--- PASSAGE SHOWN ---
◆ ◆ ◆
The judging process for the country's biggest art prize is above board, Auckland Art Gallery Toi o Tāmaki says.
Two of the four jury members were closely involved with two of the exhibitions nominated for the biennale [https://www.aucklandartgallery.com/about/major-projects/walters-prize?q=%2Fabout%2Fmajor-projects%2Fwalters-prize
$50,000 Walters Art Prize.]
Melanie Oliver, now at Christchurch Art Gallery, was the senior curator at Dowse Art Museum who invited Sonya Lacey to exhibit her nominated exhibition, Weekend, there in 2018.
Another judge Charlotte Huddleston, who is the director of Auckland's ST PAUL St Gallery, curated Fiona Amundsen's short listed A Body That Lives.
◆ ◆ ◆
--- YOUR TASKS ---
a - Reproduce the part of the article on the Walters Prize judging that opens with the words containing "Two of the four" and closes with "there in 2018.".
b - Write the next part of the article on the Walters Prize judging, picking up after its last sentence.

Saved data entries
◆ ◆ ◆
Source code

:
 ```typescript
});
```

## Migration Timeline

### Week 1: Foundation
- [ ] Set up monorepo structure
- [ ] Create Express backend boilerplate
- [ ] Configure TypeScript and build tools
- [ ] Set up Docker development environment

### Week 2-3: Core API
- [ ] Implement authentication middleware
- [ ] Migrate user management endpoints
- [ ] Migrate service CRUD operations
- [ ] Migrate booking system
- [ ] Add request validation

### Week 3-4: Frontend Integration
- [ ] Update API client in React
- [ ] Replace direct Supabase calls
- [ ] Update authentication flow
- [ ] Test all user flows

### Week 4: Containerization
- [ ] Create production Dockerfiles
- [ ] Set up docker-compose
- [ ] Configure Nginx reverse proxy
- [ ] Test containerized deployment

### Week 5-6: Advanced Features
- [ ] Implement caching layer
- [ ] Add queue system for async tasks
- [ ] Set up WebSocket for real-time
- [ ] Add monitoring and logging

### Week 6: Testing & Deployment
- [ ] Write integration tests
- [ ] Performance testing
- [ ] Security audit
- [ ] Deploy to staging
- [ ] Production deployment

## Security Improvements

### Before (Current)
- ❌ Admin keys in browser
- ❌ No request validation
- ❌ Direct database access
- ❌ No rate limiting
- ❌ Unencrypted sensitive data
◆ ◆ ◆
--- ANSWERS FOR THE TASKS ---
a -
Two of the four jury members were closely involved with two of the exhibitions nominated for the biennale [https://www.aucklandartgallery.com/about/major-projects/walters-prize?q=%2Fabout%2Fmajor-projects%2Fwalters-prize
$50,000 Walters Art Prize.]
Melanie Oliver, now at Christchurch Art Gallery, was the senior curator at Dowse Art Museum who invited Sonya Lacey to exhibit her nominated exhibition, Weekend, there in 2018.

b -
Curator of the Walters Prize exhibition and of contemporary art at Auckland Art Gallery, Natasha Conland, said under the rules jurors must declare any conflict of interest regarding the nomination of artists or projects that they or other jury members proposed.
She said where there was a conflict of interest, the juror was not involved in the discussion and could not vote on that project.
The other two nominated exhibitions are AKA by the Māori art collective, Mata Aho, and London-based Sriwhana Spong's show Now Spectral, Now Animal.